By Shanna Fuld
Nearly 1600 graduates, in addition to faculty, friends and family, filled the Theater at Madison Square Garden June 4 for the LaGuardia Community College commencement. The President of the college, Gail Mellow said she apologized for the lack of seats, but she was not sorry that there were 400 more graduates this year. Everyone cheered.
“We are here! Congrats Class of 2015,” class representative Edemir Castaño said. Castaño will be continuing his college education at Brown University this fall. Often times, the student speaker at graduation ceremonies is the valedictorian, or the student with the highest GPA. LaGuardia, however, prefers to select the student that will best represent the class at graduation; this year it was Castaño. His grandmother was so proud, she could barely speak through her tears.
In his speech, Castaño talked about his experiences prior to enrolling at LaGuardia. He said he was depressed, broken down, defeated and couldn’t find people to engage in intellectual conversation. “I found joy in philosophy. It wasn’t until my 24th birthday that I realized I was finally able to apply for financial aid.” There was laughter from the audience and Castaño flashed a smile. “ We cannot be afraid to disturb the status quo. Go out there and fight for a better world. Do not believe the lie that we do not have the voice to make change.”

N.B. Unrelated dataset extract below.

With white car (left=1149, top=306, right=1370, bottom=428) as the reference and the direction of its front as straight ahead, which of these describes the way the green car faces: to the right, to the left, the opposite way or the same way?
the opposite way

Wellington Chen, a Trustee of the Board of CUNY, made a brief speech to welcome the graduates and guests. “Every single one of you can be a leader,” he said. “It’s not how much wealth you acquire, the knowledge you acquire. It’s the impact you make.” Chen brought warmth and an encouraging feeling to the room before the keynote speaker was introduced by Mellow.

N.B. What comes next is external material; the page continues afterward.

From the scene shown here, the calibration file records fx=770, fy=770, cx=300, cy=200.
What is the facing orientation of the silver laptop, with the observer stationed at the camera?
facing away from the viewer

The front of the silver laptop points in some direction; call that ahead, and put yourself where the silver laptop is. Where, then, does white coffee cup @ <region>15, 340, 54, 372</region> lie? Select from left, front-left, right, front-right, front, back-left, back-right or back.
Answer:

The keynote address was given by Cecilia Muñoz, the Director of the Domestic Policy Council in the White House. She shared her success story with the students.
“My job is to make the American dream as real for everybody else as it was for me,” Cecilia Muñoz said. Muñoz was born to Bolivian immigrant parents. One way of achieving the goal of the American dream, she added, was “ensuring that women receive equal pay for equal work.”
After Muñoz’s speech was finished, students lined up to take their diplomas. Each announced their name into the microphone and included their major.
Many students that graduated already have plans for their next step. One of them, Krishan Ray, is transferring to Hunter College in the fall. He will major in urban studies and plans to continue on to grad school to become a professor.
“I like that Cecilia shared her experience about her immigrant family,” he said. “I have been here for only a year and a half (from Bangladesh) and I can improve. She proved that the U.S. is a country that values immigrants.”